听了大掌柜的话,顾文生沉默了片刻,说道“我明白您的用意,您是希望我通过送礼、请客等手段与马寒山乃至其他关键人物搞好关系,进一步稳固了我在北平站的地位和关系,进而为以后升迁做好铺垫和准备,只有这样,才能更好的进行我们的谍报工作。”
大掌柜说道“不错,为了能够更好的开展我们的工作,这个时候需要我们进行一些妥协,试着去靠近、融入他们,当然这些都是从事地下工作的一种手段,只要我们的思想不跟着随波逐流,这些污糟的东西,是根本无法动摇我们坚定的信仰的。”
“放心吧,我知道该怎么做了。”顾文生沉默了一下啊,点头答道。
“趁今天这个机会,有些话我想和你说一说,通过这段时间的接触和了解,我发现,你在某些方面,似乎表现的与这个社会有些格格不入,这样有时候反而很容易引起别人的注意甚至是怀疑,就拿这送礼来说,当人人都在做的时候,你不做,就显得太过扎眼,这对从事地下工作是极其不利的。其实说白了,在当下的这个社会里,送礼搞关系其实就是一种交际的手段,它已经变成了是一种常规化的人情世故了。”大掌柜突然说道。
顾文生点点头,说道“道理我都明白,在如今这样一个混乱的社会,送礼行贿,已经变成了人们交际中的一种约定俗成的行为,好像不这么做,你就无法拉近与其他人之间距离,无法搞好彼此之间的关系。反而,如果你想要做到出淤泥而不染,却变成了一种另类的标新立异,成为了大家眼中的异类。”
顾文生的这番话种充满了对世俗的感慨和无奈。
“是啊,这其实已经说明,我们的这个国家已经变得无比的腐败不堪了,而往往社会越腐败,社会关系就会变得更加复杂,而身处在这样的社会当中,如果我们想要做成一件事,就必须要跟方方面面、形形色色的人打交道,我们就不得不去送礼,不得不去投其所好,违心的应付那些人摆出来的虚伪的笑脸。
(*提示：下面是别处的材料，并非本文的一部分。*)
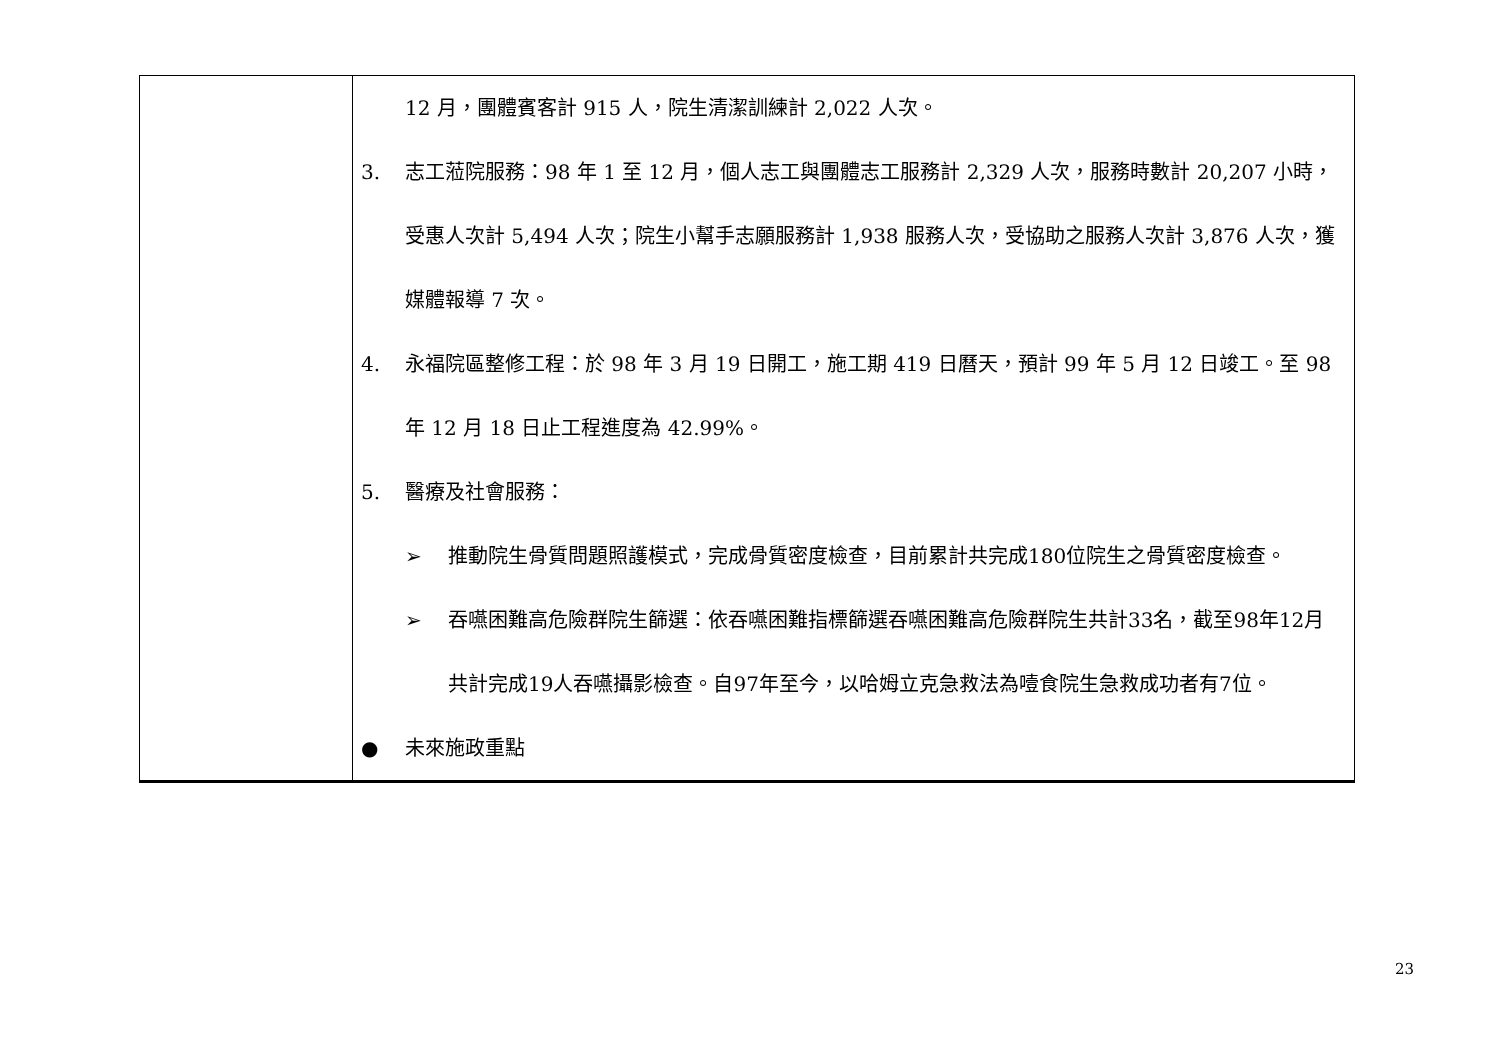| | 12 月，團體賓客計 915 人，院生清潔訓練計 2,022 人次。 3. 志工蒞院服務：98 年 1 至 12 月，個人志工與團體志工服務計 2,329 人次，服務時數計 20,207 小時，受惠人次計 5,494 人次；院生小幫手志願服務計 1,938 服務人次，受協助之服務人次計 3,876 人次，獲媒體報導 7 次。 4. 永福院區整修工程：於 98 年 3 月 19 日開工，施工期 419 日曆天，預計 99 年 5 月 12 日竣工。至 98 年 12 月 18 日止工程進度為 42.99%。 5. 醫療及社會服務： ➢ 推動院生骨質問題照護模式，完成骨質密度檢查，目前累計共完成180位院生之骨質密度檢查。 ➢ 吞嚥困難高危險群院生篩選：依吞嚥困難指標篩選吞嚥困難高危險群院生共計33名，截至98年12月共計完成19人吞嚥攝影檢查。自97年至今，以哈姆立克急救法為噎食院生急救成功者有7位。 ● 未來施政重點 |
23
”说着,大掌柜深深的舒了口气,接着说道“如今,人与人之间的关系已变得越来越透明化,人性的丑恶已越来越没有底线,而这,也正是我们要推翻它的原因之一。”
“真的希望光明的那一天能够快一点到来。”顾文生感叹的说道。
“会的,我相信光明已经离我们不远了。”大掌柜的眼中射出熠熠奇光,很显然,他向往那一天已经很久了。